◆ Supplied passage
I think that it is good for a belt sander to be heavy: my very old Craftsman is metal and heavy.

With a heavy belt sander there is less tnedency to push down on the sander. I just let the weight of the sander to the job. Keep the sander moving. I also think that with a belt sander it is even more important than with other sanders too sand with the grain.

I seldom use a belt less than 120 grit.

George


----------



## rrich (Jun 24, 2009)

cabinetman said:


> Belt sander racing, it was inevitable.:yes:


Sanctioned no less.


----------



## del schisler (Nov 5, 2009)

Calzone said:


> As I said in this thread, I hate sandpaper.
> It embeds rocks and crap into your project among other things.
> http://www.woodworkingtalk.com/f8/sanding-after-raising-grain-39097/
> Get a card scraper for like 5-15 bucks.
> ...

◆ Problem 1
Summarize the belt sander thread in two sentences.
◆ Problem 2
According to the belt sander thread, what is the lowest belt grit George seldom goes below?
◆ Problem 3
Pick up the belt sander thread from where it stops and continue it.

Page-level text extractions
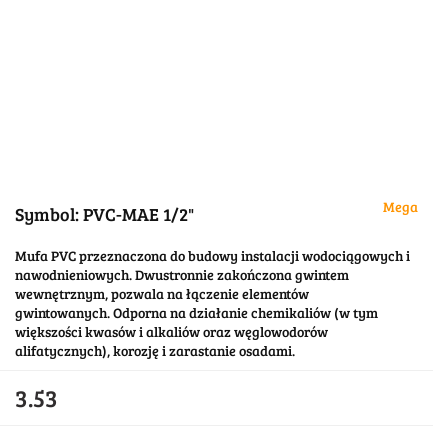
Mega
Symbol:
PVC-MAE 1/2"
Mufa PVC przeznaczona do budowy instalacji wodociągowych i
nawodnieniowych. Dwustronnie zakończona gwintem
wewnętrznym, pozwala na łączenie elementów
gwintowanych. Odporna na działanie chemikaliów (w tym
większości kwasów i alkaliów oraz węglowodorów
alifatycznych), korozję i zarastanie osadami.
3.53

◆ Task answer 1
George says a belt sander should be heavy, since the weight means less tendency to push down, and he advises keeping the sander moving, sanding with the grain, and seldom using a belt below 120 grit. Other posts joke that belt sander racing is even sanctioned, and a quoted post says its author hates sandpaper because it embeds grit in the project and recommends a card scraper costing about 5 to 15 dollars.

◆ Task answer 2
120 grit.

◆ Task answer 3
I use silicon carbide paper from klingspore and the little rock's ect. don't come off. Now chep garnet paper is junk in my book and rock's will come off and cause swarles on the surface. I use 6" on my orbit sander with perfect sanding. I finish with 400 grit. this work's for me I also have 2 porter cable belt sanders a 3" and a 4" both work very well also. my 2 cents a card scraper will work but if you dont have one ? i guess get one ? Or get good sanding paper ?


----------



## jessrj (Mar 30, 2012)

Steve Neul said:


> A belt sander is great for sanding wood flat that has been glued together and to remove planer marks but I would stop there. The sander can dig small dents into the wood that you can't see until you put the finish on. I only use a belt sander anymore on cabinet faces with 80x belts and then thoroughly go over it with a random orbital sander first with 80x disc to make sure the belt sander didn’t leave marks on it and then followed by 150x discs for the finish sand.


Yeah, don't use they belt sander for much more than this unless you have no other option. They aren't as easy to operate as you think. In order to get a good result you have to have a lot of experience using them.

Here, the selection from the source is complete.